[Dataset entries]
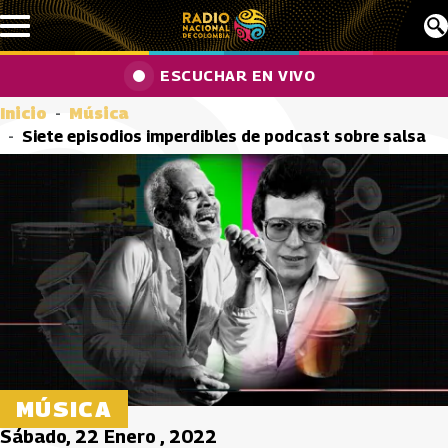
Pasar al contenido principal
ESCUCHAR EN VIVO
Inicio
Música
Siete episodios imperdibles de podcast sobre salsa
MÚSICA
Sábado, 22 Enero , 2022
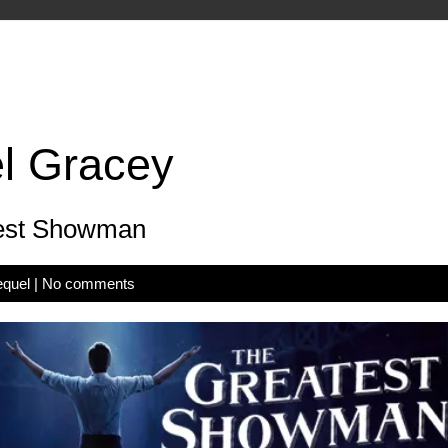
l Gracey
st Showman
equel
|
No comments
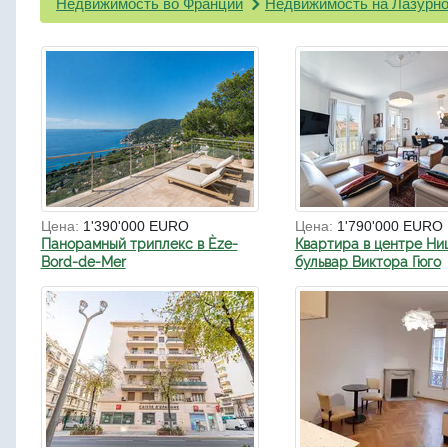
Недвижимость во Франции
Недвижимость на Лазурно
Цена:
1'390'000 EURO
Цена:
1'790'000 EURO
Панорамный триплекс в Èze-
Квартира в центре Ни
Bord-de-Mer
бульвар Виктора Гюго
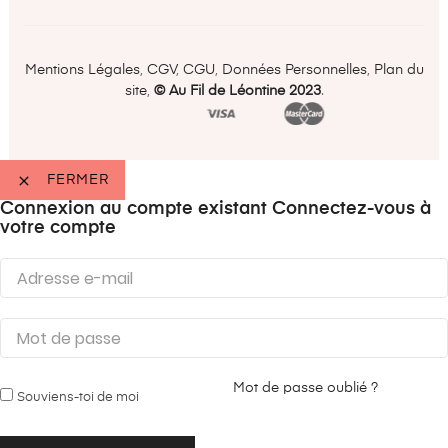
Mentions Légales
,
CGV
,
CGU
,
Données Personnelles
,
Plan du
site
,
©️ Au Fil de Léontine 2023
.

FERMER
Connexion au compte existant
Connectez-vous à
votre compte
Mot de passe oublié ?
Souviens-toi de moi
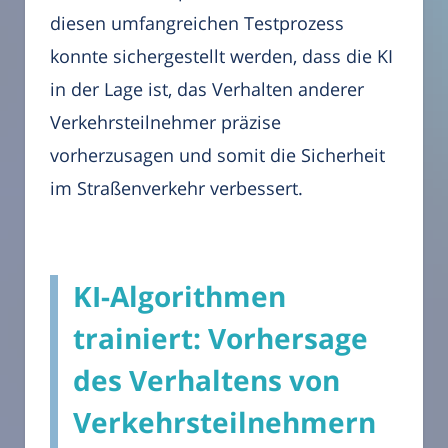
diesen umfangreichen Testprozess
konnte sichergestellt werden, dass die KI
in der Lage ist, das Verhalten anderer
Verkehrsteilnehmer präzise
vorherzusagen und somit die Sicherheit
im Straßenverkehr verbessert.
KI-Algorithmen
trainiert: Vorhersage
des Verhaltens von
Verkehrsteilnehmern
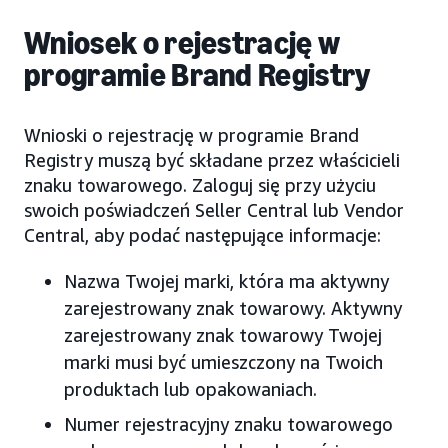
Wniosek o rejestrację w
programie Brand Registry
Wnioski o rejestrację w programie Brand
Registry muszą być składane przez właścicieli
znaku towarowego. Zaloguj się przy użyciu
swoich poświadczeń Seller Central lub Vendor
Central, aby podać następujące informacje:
Nazwa Twojej marki, która ma aktywny
zarejestrowany znak towarowy. Aktywny
zarejestrowany znak towarowy Twojej
marki musi być umieszczony na Twoich
produktach lub opakowaniach.
Numer rejestracyjny znaku towarowego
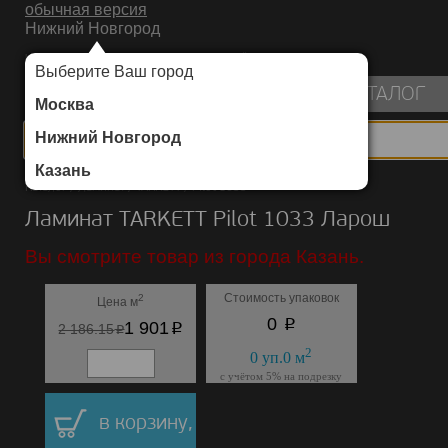
обычная версия
Нижний Новгород
ИНТЕРНЕТ-МАГАЗИН НАПОЛЬНЫХ ПОКРЫТИЙ
Выберите Ваш город
пуста
КАТАЛОГ
Москва
Нижний Новгород
Казань
Каталог
/
Ламинат
/
TARKETT
/
Pilot 1033
Ламинат TARKETT Pilot 1033 Ларош
Вы смотрите товар из города Казань.
Стоимость упаковок
2
Цена м
p
0
p
1 901
p
2 186.15
2
0
уп.
0
м
с учётом 5% на подрезку
в корзину,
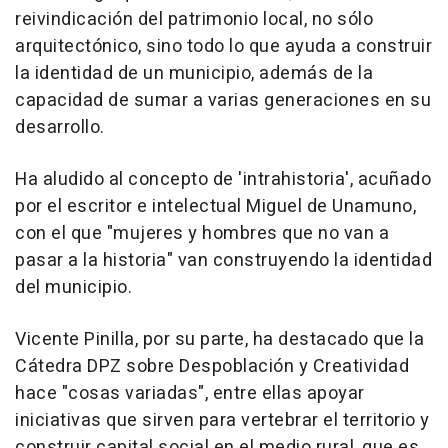
reivindicación del patrimonio local, no sólo
arquitectónico, sino todo lo que ayuda a construir
la identidad de un municipio, además de la
capacidad de sumar a varias generaciones en su
desarrollo.
Ha aludido al concepto de 'intrahistoria', acuñado
por el escritor e intelectual Miguel de Unamuno,
con el que "mujeres y hombres que no van a
pasar a la historia" van construyendo la identidad
del municipio.
Vicente Pinilla, por su parte, ha destacado que la
Cátedra DPZ sobre Despoblación y Creatividad
hace "cosas variadas", entre ellas apoyar
iniciativas que sirven para vertebrar el territorio y
construir capital social en el medio rural, que es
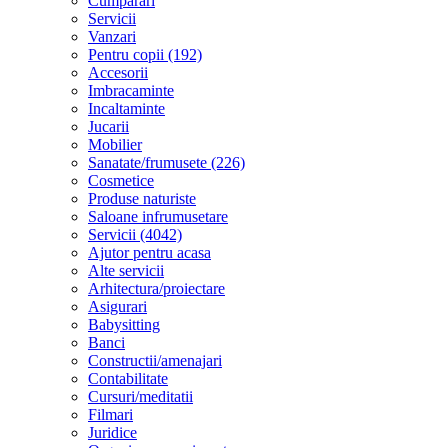
Cumparari
Servicii
Vanzari
Pentru copii (192)
Accesorii
Imbracaminte
Incaltaminte
Jucarii
Mobilier
Sanatate/frumusete (226)
Cosmetice
Produse naturiste
Saloane infrumusetare
Servicii (4042)
Ajutor pentru acasa
Alte servicii
Arhitectura/proiectare
Asigurari
Babysitting
Banci
Constructii/amenajari
Contabilitate
Cursuri/meditatii
Filmari
Juridice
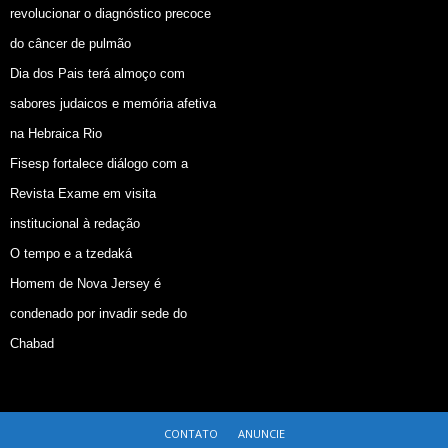
revolucionar o diagnóstico precoce
do câncer de pulmão
Dia dos Pais terá almoço com
sabores judaicos e memória afetiva
na Hebraica Rio
Fisesp fortalece diálogo com a
Revista Exame em visita
institucional à redação
O tempo e a tzedaká
Homem de Nova Jersey é
condenado por invadir sede do
Chabad
CONTATO
ANUNCIE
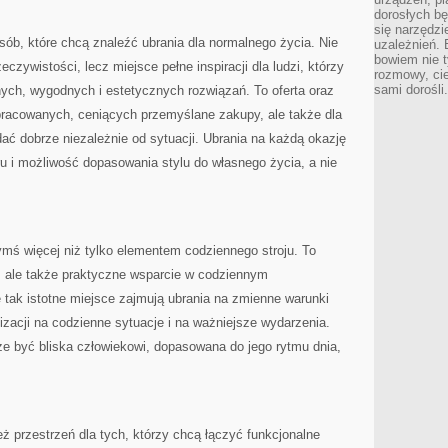
dorosłych bę
się narzędzi
sób, które chcą znaleźć ubrania dla normalnego życia. Nie
uzależnień. 
bowiem nie t
zywistości, lecz miejsce pełne inspiracji dla ludzi, którzy
rozmowy, cie
sami dorośli.
ych, wygodnych i estetycznych rozwiązań. To oferta oraz
racowanych, ceniących przemyślane zakupy, ale także dla
dać dobrze niezależnie od sytuacji. Ubrania na każdą okazję
u i możliwość dopasowania stylu do własnego życia, a nie
zymś więcej niż tylko elementem codziennego stroju. To
, ale także praktyczne wsparcie w codziennym
e tak istotne miejsce zajmują ubrania na zmienne warunki
izacji na codzienne sytuacje i na ważniejsze wydarzenia.
być bliska człowiekowi, dopasowana do jego rytmu dnia,
eż przestrzeń dla tych, którzy chcą łączyć funkcjonalne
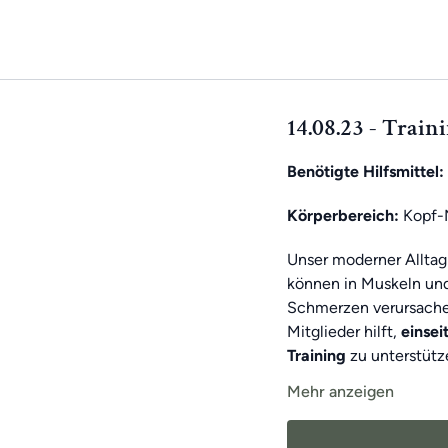
14.08.23 - Train
Benötigte Hilfsmittel:
Körperbereich:
Kopf-N
Unser moderner Alltag
können in Muskeln un
Schmerzen verursachen
Mitglieder hilft,
einse
Training
zu unterstütz
Mehr anzeigen
Jeden Tag
erwartet d
Als
Wochen-Highligh
motiviert zu halten!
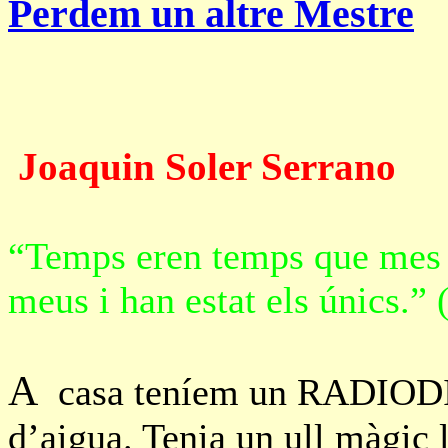
Perdem un altre Mestre
Joaquin Soler Serrano
“Temps eren temps que mes q
meus i han estat els únics.” 
A
casa teníem un RADIODIN
d’aigua. Tenia un ull màgic 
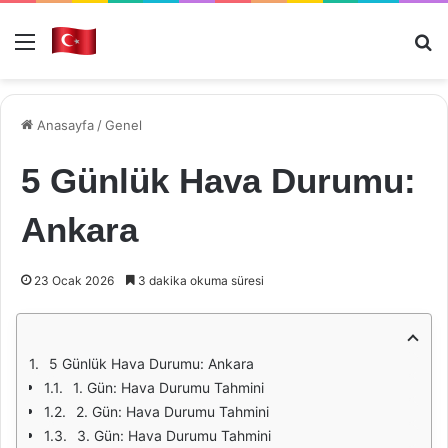
Menü
Ar
Anasayfa
/
Genel
5 Günlük Hava Durumu:
Ankara
23 Ocak 2026
3 dakika okuma süresi
5 Günlük Hava Durumu: Ankara
1. Gün: Hava Durumu Tahmini
2. Gün: Hava Durumu Tahmini
3. Gün: Hava Durumu Tahmini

▶ **REQUIREMENT**
Compute how many lines of the records above hold the string "Durumu". Give the number with no other output.

▶ **SOLUTION FOR THIS PROBLEM**
5